Beranda > KHUTBAH, Khutbah Jum'at > Renungan Awal Tahun

Renungan Awal Tahun

Ma’asyirol muslimin rahimakumullah

Begitu cepat hari-hari berlalu, begitu cepat siang dan malam berganti, dan betapa cepat waktu berlalu menggrogoti umur kita dan mendekatkan pada ajal.

Seolah baru kemarin kita meninggalkan Ramadlan yang masih terkenang laksana mimpi indah. Kemudian datang berikutnya musim haji, berlalu laksana tamu yang mulia, mampir sebentar lalu melanjutkan perjalanan. Dan itulah hidup, setiap yang datang pasti akan pergi.

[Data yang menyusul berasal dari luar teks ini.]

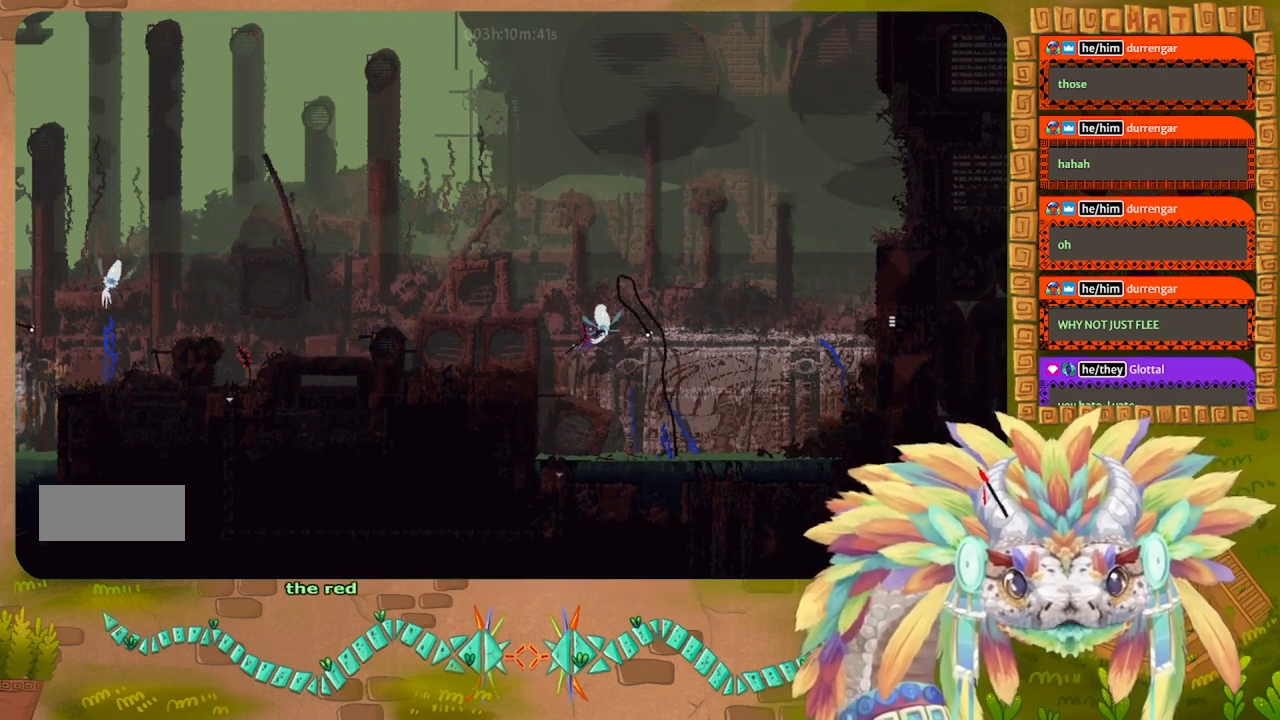
{"keys": ["right"], "events": [[100, "j", "up"]]}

Sekarang sempurna waktu setahun meninggalkan kita dan tak kan pernah kembali. Apa yang sudah kita lakukan di dalamnya?! Ketaatan apa saja yang sudah kita kerjakan?! Dan pahala dan kebaikan apa yang sudah kita raih?!

Berapa ayat al-Qur’an yang sudah kita baca?

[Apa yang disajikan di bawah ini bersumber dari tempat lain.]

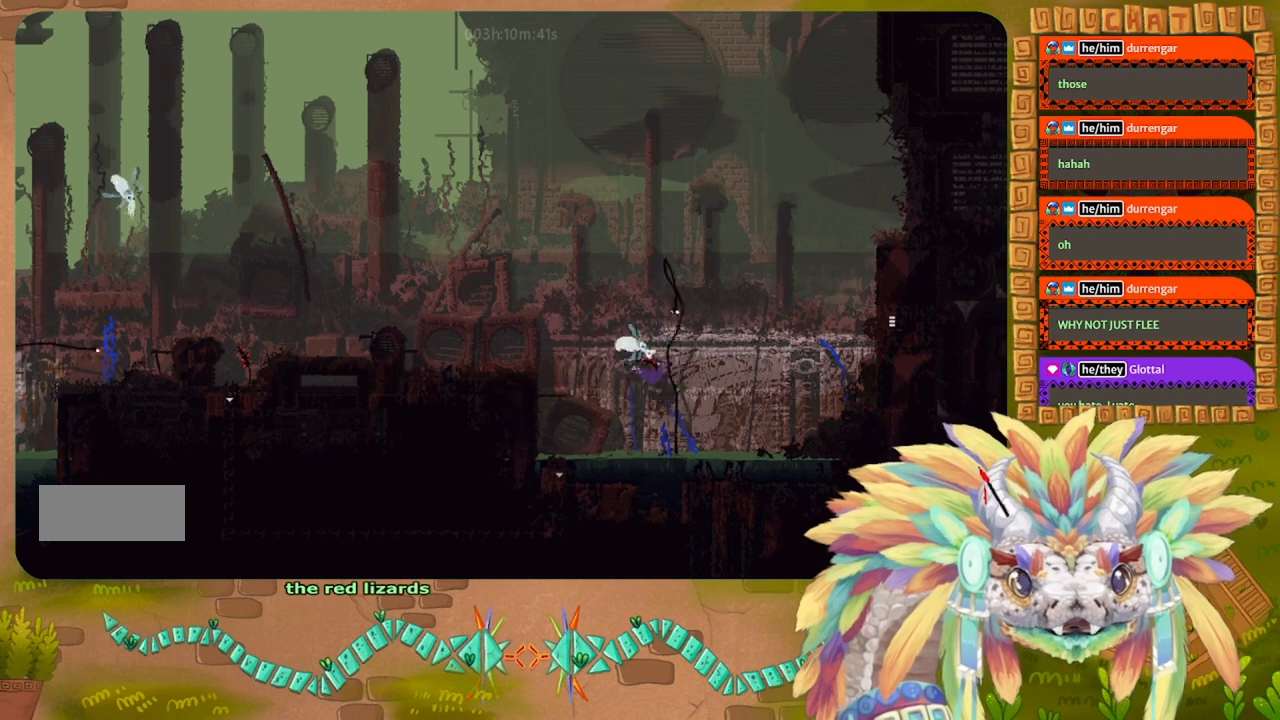
{"keys": ["j", "right"], "events": [[367, "j", "down"]]}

Berapa shalat yang sudah kita kerjakan?

Berapa rupiah yang sudah kita infakkan?

Berapa hari saja yang kita berpuasa di dalamnya?

Berapa perbuatan baik yang sudah kita kerjakan?

Berapa anak yatim yang sudah kita santuni?

Berapa fakir miskin yang sudah kita bantu?

Berapa orang susah yang sudah kita selesaikan masalahnya?

Berapa mujahid yang sudah kita doakan dan bantu?

Berapa pelaku amar ma’ruf dan nahi munkar yang sudah kita dukung dan sokong langkahnya?

Berapa maksiat yang sudah kita lakukan?

Berapa pandangan khianat dan haram yang sudah kita lihat?

Berapa laki-laki dan perempuan yang kita gunjing?

Berapa aturan Allah yang sudah kita langgar?

Berapa orang lemah yang telah kita dzalimi?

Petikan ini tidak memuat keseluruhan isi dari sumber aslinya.